### RECORDS SHOWN
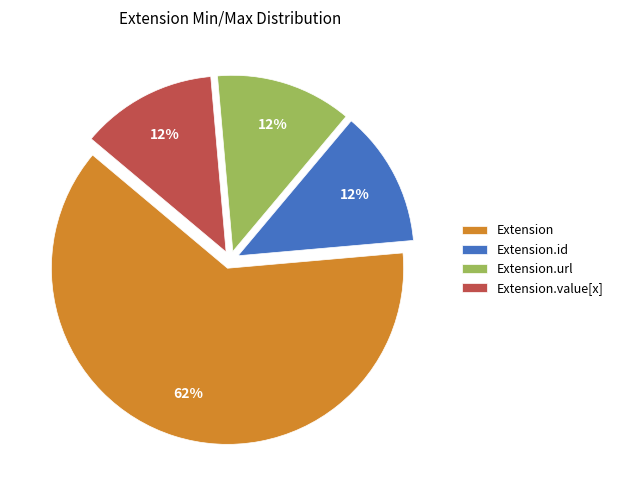

Which slice is the largest?

Extension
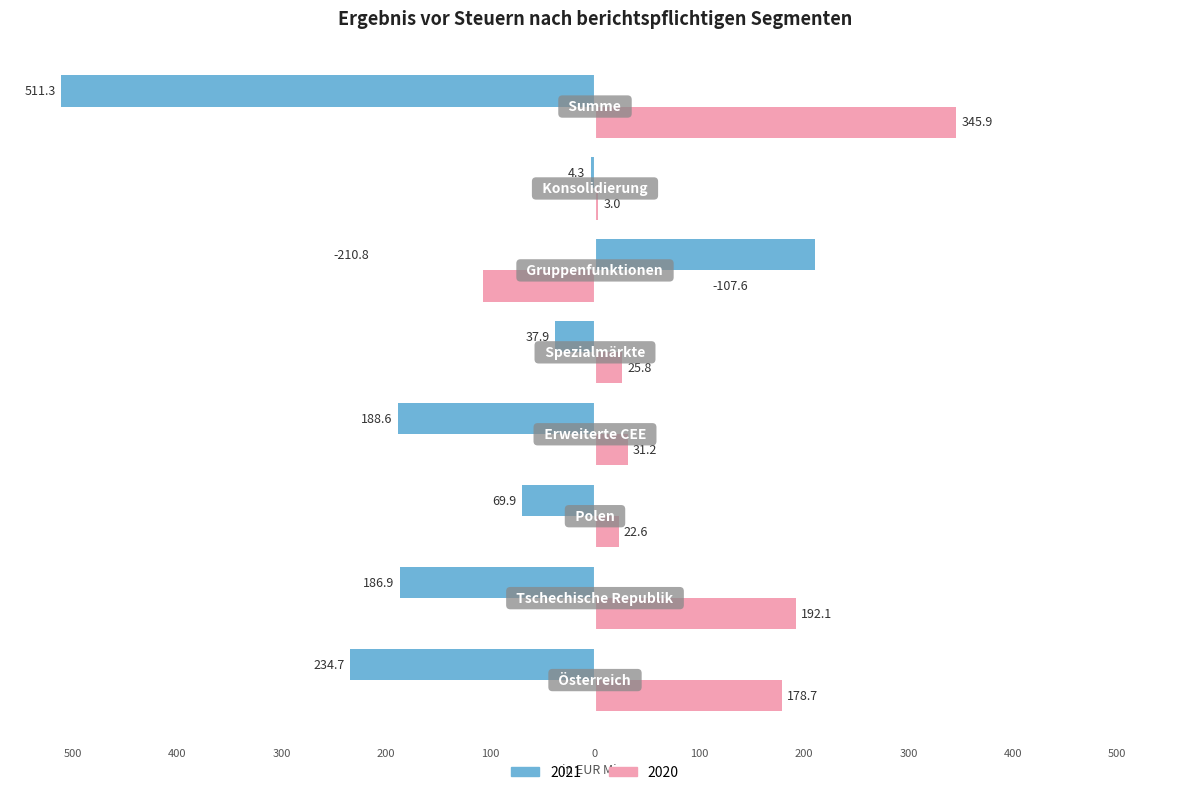

At which label does 2021 first exceed -69?

Spezialmärkte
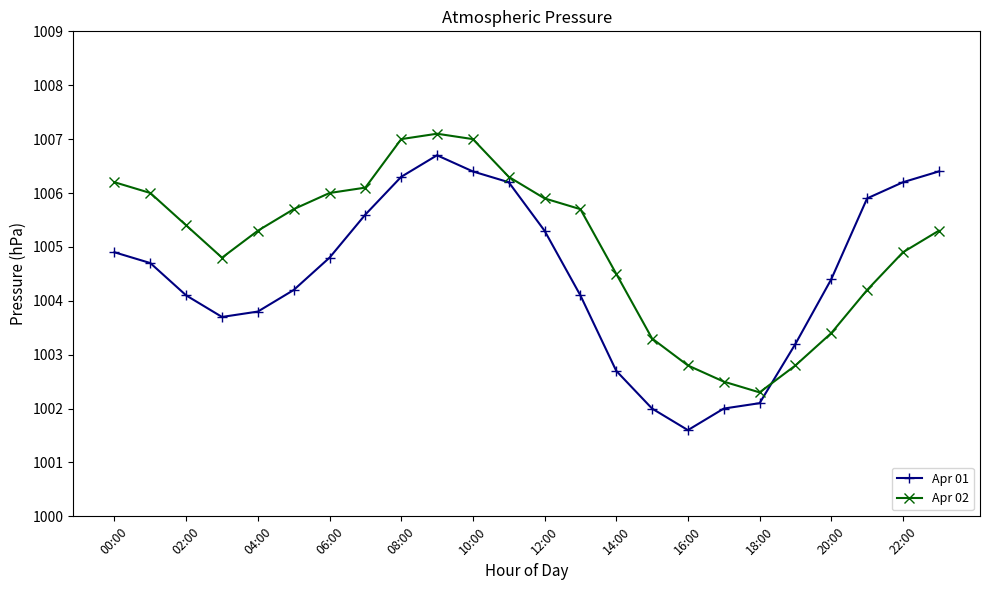

What is the value of the Apr 02 point at the 15th from the left?

1004.5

### INSTRUCTIONS FOR THE TASK
Arrange the lines of the records above as a Markdown table with two columns, Row and Record line, giving each row a number and skipping blank lines. Leave the pictures out of the table.

### RESULT OF THIS EXERCISE
| Row | Record line |
|---|---|
| 1 | Which slice is the largest? |
| 2 | Extension |
| 3 | At which label does 2021 first exceed -69? |
| 4 | Spezialmärkte |
| 5 | What is the value of the Apr 02 point at the 15th from the left? |
| 6 | 1004.5 |